→ WRITTEN TASK 1
Reproduce the stretch of the extreme rainfall abstract from "- Imperial College" through "and social vulnerability.".
→ WRITTEN TASK 2
According to the extreme rainfall abstract, in what month did the extreme rainfall event in New South Wales, Australia take place?
→ WRITTEN TASK 3
Decide whether each statement agrees with the extreme rainfall abstract, answering yes or no and quoting the deciding words. (a) In some instances, observations show short-duration rainfall extremes becoming less likely. (b) Regions to the north of the New South Wales event show a robust drying trend. (c) The 2025 events were meteorologically rare in today's climate.

- Imperial College London, London, United Kingdom (m.zachariah@imperial.ac.uk)
Extreme rainfall events continue to cause severe flooding and landslides across regions with complex topography and string climate variability, particularly in the Global South. Using recent extreme rainfall and flooding events in Australia, Colombia, Venezuela, Mexico, Pakistan, Sri Lanka, Malaysia and Indonesia in 2025, we illustrate the roles of climate variability, human-induced climate change, d socio-economic and environmental drivers in shaping meteorological extremes and their impacts. These events are not meteorologically rare in today's climate, yet they produce disproportionate impacts due to high exposure, land use changes and social vulnerability.
Attribution analyses often reveal substantial disagreement among observational datasets, including satellite-based products, reanalyses and station records- in the magnitude, when highly localised heavy rainfall events are smoothed over in the gridded datasets, and in the direction of rainfall trends. Climate models also exhibit large inter-model spread and have limited skill in representing localised rainfall processes, complex topography and interactions with modes of climate variability such as the El Niño Southern Oscillation and the Indian Ocean Dipole. This is illustrated in the case of the extreme rainfall event in Mexico, where discrepancies among observational datasets, particularly prior to the satellite era due to sparse in-situ observations, combined with the influence of natural variability and mixed model trends, limit the ability to confidently detect or attribute long-term changes. In some instances, observational evidence indicates that short-duration rainfall extremes are becoming less likely, contradicting the physical expectation that a warmer atmosphere can hold more moisture. This apparent contradiction is explained by the timing of events within the seasonal cycle and the geographical extent over which trends are assessed. For example, the extreme rainfall event in New South Wales, Australia occurred in a region that represents both a geographical and climatic transition zone. Areas to the south exhibit a robust drying trend during the cooler months, while regions to the north show mixed rainfall trends. In addition, the event took place in May, a period of seasonal transition when shifts in atmospheric circulation become particularly important. Climate models struggle to represent these transitional regimes, contributing to discrepancies between observed and modelled trends in short-duration rainfall extremes. Consequently, while observational evidence suggests intensification of short-duration rainfall extremes in several regions, models often fail to reproduce these signals consistently, limiting confidence in quantitative attribution.

→ PROVIDED RECORDS
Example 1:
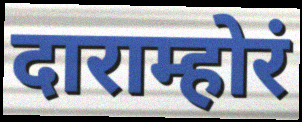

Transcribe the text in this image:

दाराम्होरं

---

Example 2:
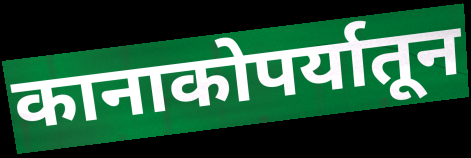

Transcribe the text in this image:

* * *

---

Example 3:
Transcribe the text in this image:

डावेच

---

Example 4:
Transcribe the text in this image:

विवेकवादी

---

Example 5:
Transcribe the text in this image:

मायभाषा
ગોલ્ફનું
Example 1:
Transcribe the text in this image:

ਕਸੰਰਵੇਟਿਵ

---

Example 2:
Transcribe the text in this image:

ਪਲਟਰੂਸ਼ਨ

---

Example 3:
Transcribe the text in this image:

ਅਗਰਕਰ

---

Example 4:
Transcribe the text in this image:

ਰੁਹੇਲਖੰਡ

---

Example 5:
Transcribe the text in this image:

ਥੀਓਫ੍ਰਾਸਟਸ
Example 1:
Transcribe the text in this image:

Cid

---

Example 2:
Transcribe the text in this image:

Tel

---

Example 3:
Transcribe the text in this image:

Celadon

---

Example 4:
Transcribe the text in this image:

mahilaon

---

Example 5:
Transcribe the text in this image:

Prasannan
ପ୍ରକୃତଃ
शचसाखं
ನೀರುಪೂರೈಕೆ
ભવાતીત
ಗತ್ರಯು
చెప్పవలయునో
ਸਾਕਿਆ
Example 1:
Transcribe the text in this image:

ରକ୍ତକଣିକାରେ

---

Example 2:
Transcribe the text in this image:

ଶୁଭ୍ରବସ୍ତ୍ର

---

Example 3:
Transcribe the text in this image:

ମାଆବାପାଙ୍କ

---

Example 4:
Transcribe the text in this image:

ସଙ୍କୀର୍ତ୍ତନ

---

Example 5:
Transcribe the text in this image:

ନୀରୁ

→ EXPECTED OUTPUT 1
- Imperial College London, London, United Kingdom (m.zachariah@imperial.ac.uk)
Extreme rainfall events continue to cause severe flooding and landslides across regions with complex topography and string climate variability, particularly in the Global South. Using recent extreme rainfall and flooding events in Australia, Colombia, Venezuela, Mexico, Pakistan, Sri Lanka, Malaysia and Indonesia in 2025, we illustrate the roles of climate variability, human-induced climate change, d socio-economic and environmental drivers in shaping meteorological extremes and their impacts. These events are not meteorologically rare in today's climate, yet they produce disproportionate impacts due to high exposure, land use changes and social vulnerability.

→ EXPECTED OUTPUT 2
May

→ EXPECTED OUTPUT 3
(a) Yes: "In some instances, observational evidence indicates that short-duration rainfall extremes are becoming less likely"
(b) No: "regions to the north show mixed rainfall trends"
(c) No: "These events are not meteorologically rare in today's climate"